The Nebraska Center for Research on Children, Youth, Families and Schools has earned a $3.5 million grant to explore how to better support Latino students by connecting their experiences at home and school.
Funded by the U.S. Department of Education’s Institute for Education Sciences, the four-year project features a research-based partnership model developed by CYFS director Susan Sheridan. It is the first Nebraska study to explore family-school partnerships for diverse student populations and will involve 90 K-5 classrooms in school districts across the state.
“Many Latino students come from home environments where their values, backgrounds, language and parents’ education are disconnected from what they experience when they walk through a classroom door,” said Sheridan, who is leading the study. “Those incongruities can create challenges for learning, so we’re trying to build a bridge and create consistency—and we do that by fostering relationships.”
Previous research has examined the model, Teachers and Parents as Partners, in Nebraska urban and rural school districts. The TAPP model supports collaborative relationships between teachers and parents to improve students’ social, behavioral and academic outcomes. It uses a structured problem-solving process to identify student strengths and needs, implement plans at home and school, and evaluate progress.
During the project’s first three years, classrooms will be randomly assigned either to the TAPP intervention or a control group. Teachers participating in TAPP will receive additional instruction on building relationships with Latino families and creating culturally responsive partnerships.
That component was integrated after the research team piloted TAPP in a local public school and gathered feedback from parent-teacher focus groups.
“This project will be a true definition of partnership,” Sheridan said. “We will be learning a lot about how the (TAPP) process will unfold in a context where we are going to have to be very responsive. I think that will allow us to improve our intervention for everyone because we’ll be focusing on how to match our process with the individual nuances of Latino students.”
The project’s fourth and final year will focus on sustainability. The research team will work with schools to identify teachers, administrators, school psychologists and counselors who can be trained as consultants and work directly with families and teachers. Throughout the study, the team will incorporate protocols and tools that can be used to train school personnel.

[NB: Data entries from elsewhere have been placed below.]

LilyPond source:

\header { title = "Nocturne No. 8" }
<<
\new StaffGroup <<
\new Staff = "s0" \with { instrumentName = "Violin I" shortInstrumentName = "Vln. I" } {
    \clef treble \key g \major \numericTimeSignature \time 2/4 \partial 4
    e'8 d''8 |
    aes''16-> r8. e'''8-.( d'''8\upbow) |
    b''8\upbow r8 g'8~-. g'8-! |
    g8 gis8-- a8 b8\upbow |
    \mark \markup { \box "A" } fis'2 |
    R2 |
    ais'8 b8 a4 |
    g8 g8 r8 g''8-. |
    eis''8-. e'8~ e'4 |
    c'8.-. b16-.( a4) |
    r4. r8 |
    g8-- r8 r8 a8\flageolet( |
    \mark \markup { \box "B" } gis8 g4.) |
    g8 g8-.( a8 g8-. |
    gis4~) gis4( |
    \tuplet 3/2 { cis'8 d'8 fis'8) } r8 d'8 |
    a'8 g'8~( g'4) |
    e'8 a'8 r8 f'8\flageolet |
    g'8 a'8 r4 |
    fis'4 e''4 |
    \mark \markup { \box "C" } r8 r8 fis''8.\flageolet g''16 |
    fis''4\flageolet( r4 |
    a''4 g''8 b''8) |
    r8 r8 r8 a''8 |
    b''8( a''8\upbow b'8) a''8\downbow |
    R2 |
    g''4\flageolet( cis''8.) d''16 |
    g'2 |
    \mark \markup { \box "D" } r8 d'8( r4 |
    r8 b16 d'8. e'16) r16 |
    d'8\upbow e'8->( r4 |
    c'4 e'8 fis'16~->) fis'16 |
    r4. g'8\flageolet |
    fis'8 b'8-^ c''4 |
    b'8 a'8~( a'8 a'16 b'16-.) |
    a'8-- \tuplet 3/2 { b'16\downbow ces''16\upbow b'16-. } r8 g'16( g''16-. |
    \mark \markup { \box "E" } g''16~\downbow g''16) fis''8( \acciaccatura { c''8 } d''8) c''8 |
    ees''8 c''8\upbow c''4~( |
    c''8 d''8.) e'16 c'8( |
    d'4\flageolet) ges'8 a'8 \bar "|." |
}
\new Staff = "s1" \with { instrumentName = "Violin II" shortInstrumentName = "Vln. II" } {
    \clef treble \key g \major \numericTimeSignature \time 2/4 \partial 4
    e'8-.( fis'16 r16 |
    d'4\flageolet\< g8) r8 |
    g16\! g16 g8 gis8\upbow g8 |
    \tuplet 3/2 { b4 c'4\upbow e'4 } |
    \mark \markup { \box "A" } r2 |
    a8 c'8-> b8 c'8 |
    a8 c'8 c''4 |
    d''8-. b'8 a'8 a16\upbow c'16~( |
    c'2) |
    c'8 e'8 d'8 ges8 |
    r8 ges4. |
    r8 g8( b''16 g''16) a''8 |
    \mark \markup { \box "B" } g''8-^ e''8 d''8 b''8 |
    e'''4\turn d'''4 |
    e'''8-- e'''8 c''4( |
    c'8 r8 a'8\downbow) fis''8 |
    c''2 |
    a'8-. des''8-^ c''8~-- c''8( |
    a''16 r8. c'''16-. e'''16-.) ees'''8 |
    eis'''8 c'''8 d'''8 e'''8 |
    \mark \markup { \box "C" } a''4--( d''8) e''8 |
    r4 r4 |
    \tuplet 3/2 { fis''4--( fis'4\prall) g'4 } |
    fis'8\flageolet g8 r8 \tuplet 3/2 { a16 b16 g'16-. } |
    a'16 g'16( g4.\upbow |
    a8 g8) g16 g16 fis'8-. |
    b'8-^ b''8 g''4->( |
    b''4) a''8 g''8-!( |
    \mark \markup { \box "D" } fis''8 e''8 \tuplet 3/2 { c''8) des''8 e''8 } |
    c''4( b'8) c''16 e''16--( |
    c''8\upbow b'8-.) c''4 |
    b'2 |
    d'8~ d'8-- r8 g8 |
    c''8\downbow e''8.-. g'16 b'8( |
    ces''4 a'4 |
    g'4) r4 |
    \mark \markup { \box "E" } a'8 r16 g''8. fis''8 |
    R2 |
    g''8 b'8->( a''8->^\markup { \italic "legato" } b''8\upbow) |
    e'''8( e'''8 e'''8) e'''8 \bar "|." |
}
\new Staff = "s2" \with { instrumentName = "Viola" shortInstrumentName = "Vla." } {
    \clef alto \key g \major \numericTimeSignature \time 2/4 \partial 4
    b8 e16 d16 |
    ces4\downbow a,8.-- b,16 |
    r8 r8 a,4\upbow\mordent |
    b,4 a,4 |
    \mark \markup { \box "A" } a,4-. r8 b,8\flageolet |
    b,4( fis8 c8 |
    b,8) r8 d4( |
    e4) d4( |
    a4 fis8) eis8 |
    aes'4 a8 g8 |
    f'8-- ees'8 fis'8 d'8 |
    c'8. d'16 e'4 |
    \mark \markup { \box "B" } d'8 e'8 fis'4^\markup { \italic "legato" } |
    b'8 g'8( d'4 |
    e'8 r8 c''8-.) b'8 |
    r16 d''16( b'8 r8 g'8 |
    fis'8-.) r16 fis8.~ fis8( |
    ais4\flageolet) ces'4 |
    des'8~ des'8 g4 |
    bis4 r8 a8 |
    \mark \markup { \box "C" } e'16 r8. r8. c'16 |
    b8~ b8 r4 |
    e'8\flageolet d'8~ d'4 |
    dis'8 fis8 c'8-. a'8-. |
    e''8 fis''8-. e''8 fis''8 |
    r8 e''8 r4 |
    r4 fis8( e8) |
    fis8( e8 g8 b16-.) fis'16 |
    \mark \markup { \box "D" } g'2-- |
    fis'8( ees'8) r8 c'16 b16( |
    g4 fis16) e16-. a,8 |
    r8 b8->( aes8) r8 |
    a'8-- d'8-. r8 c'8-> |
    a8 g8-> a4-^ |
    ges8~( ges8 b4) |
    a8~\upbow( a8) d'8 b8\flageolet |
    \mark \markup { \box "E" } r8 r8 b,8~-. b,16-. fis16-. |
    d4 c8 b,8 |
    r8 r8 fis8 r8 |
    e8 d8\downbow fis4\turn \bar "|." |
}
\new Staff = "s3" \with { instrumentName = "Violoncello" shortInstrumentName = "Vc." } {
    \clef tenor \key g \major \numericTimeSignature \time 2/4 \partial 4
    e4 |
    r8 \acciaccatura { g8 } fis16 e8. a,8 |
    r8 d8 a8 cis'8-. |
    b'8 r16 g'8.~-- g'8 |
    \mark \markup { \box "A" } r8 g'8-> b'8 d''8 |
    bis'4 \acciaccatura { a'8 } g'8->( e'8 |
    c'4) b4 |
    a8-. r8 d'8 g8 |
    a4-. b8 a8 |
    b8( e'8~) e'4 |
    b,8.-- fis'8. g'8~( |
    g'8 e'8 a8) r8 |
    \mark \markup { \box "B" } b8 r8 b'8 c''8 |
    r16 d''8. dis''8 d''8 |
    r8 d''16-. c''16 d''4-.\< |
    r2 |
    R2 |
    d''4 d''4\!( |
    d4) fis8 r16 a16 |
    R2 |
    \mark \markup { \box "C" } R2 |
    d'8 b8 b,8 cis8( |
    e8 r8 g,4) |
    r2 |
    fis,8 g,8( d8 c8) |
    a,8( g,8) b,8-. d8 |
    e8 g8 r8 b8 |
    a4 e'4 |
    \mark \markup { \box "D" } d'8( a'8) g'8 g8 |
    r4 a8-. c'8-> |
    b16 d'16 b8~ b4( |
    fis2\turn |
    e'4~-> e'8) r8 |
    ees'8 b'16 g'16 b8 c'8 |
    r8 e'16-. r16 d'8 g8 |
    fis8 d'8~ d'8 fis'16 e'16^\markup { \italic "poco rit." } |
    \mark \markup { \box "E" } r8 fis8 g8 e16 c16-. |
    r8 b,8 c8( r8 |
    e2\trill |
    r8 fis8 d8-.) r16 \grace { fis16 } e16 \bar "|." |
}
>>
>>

The project’s overall objective is to build capacity within schools, Sheridan said, while taking into account the unique strengths and organizational structure of each.
With research findings from Nebraska, the team also aims to build school capacity nationwide. Nebraska data will set a foundation for larger studies and help determine how to implement TAPP using only school personnel— resulting in a sustainable model for school districts.
“I’m really looking forward to this notion of beginning to give (TAPP) away,” Sheridan said. “We’ve been doing this work for a long time and it’s been growing and building. We hope that this is just the start.”
The project’s research team includes Brandy Clarke, assistant professor of the Munroe-Meyer Institute at the University of Nebraska Medical Center; Lorey Wheeler, CYFS research assistant professor; Kristen Derr, CYFS project manager; James Bovaird, associate professor of educational psychology and director of the Nebraska Academy for Methodology, Analytics and Psychometrics; and project consultant Nancy Gonzales, associate dean and professor at Arizona State University.